= Tommaso Puccini =

Italian gallery director (1749–1811)

Tommaso Puccini (5 April 1749 - 14 March 1811) was an Italian gallery director, heading the Gallerie fiorentine and the Accademia di Belle Arti in Florence as well as acting as Superintendent of Fine Arts. He was a prolific writer on art history and art theory.

== Life==
=== Youth ===
Born in Pistoia, he first studied at the town's Collegio Forteguerri before moving on to the University of Pisa, where he studied jurisprudence under professor Giuseppe Paribeni, also from Pistoia. He proved more suited to studying classic Italian literature, principally Dante, and fine arts. After graduating he went to Rome, where he studied paintings, sculptures, prints and monuments and talked with artists.

===Florence===
Ferdinand III, Grand Duke of Tuscany summoned him to Florence to head the Gallerie fiorentine. He took office in the 1770s and added captions with the artist, title and date to each work in the Uffizi. He was an extraordinary functionary of the grand-ducal court, acting as director of the Uffizi, secretary to the Accademia di Belle Arti and display consultant to the Medici's palazzi and villas. He also befriended Antonio Canova, Raffaello Sanzio Morghen, Francesco Bartolozzi, Vittorio Alfieri, Domenico Monti, Giovanni Fantoni, Ugo Foscolo and Giovanni Battista Zannoni.

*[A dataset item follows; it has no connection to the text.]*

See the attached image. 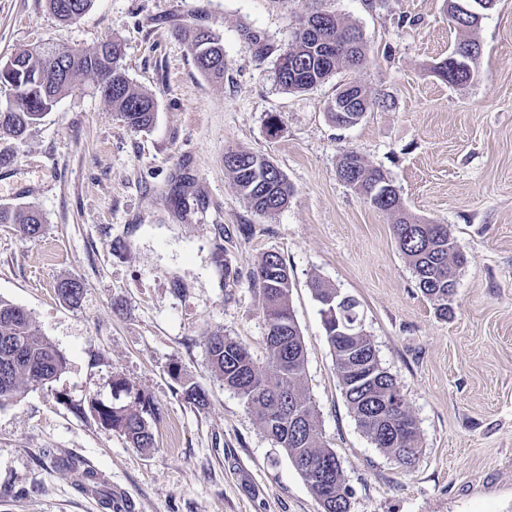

During the French occupation of Florence in 1799 he became a major figure in saving the museum's artworks from seizure by the occupiers, ensuring the Uffizi lost no major works other than the Medici Venus. Between June and October 1800, fearing French troops would return to Florence, he decided to move the Uffizi artworks to safety. On 14 October 1800, after the defeat of the "Royal Grand Ducal Regency", Puccini set off from Livorno for Palermo with 75 crates containing the best statues and paintings from the Uffizi and Palazzo Pitti collection. In 1803, after the end of the second French occupation and Charles Louis Bourbon's arrival in Tuscany to be the first ruler of the new Kingdom of Etruria, the artworks were returned to Florence and Puccini resumed his role as director.

=== Last years ===
He also began to write essays, his first being ”Esame critico dell'opera sulla pittura di Daniele Webb” ("Critical examination of work about painting by Daniel Webb"). He also wrote on literature, his best work in that area being his translation of Catullus. He died in Florence - Giovanni Battista Zannoni wrote a funerary elegy, a solemn funeral for him was arranged by the Accademia Pistoiese (to which Puccini had presented his “Sullo Stato delle belle arti in Toscana”) and Tommaso's nephew Niccolò Puccini had a memorial erected to him in the gardens of Villa Puccini di Scornio with an inscription by Pietro Contrucci.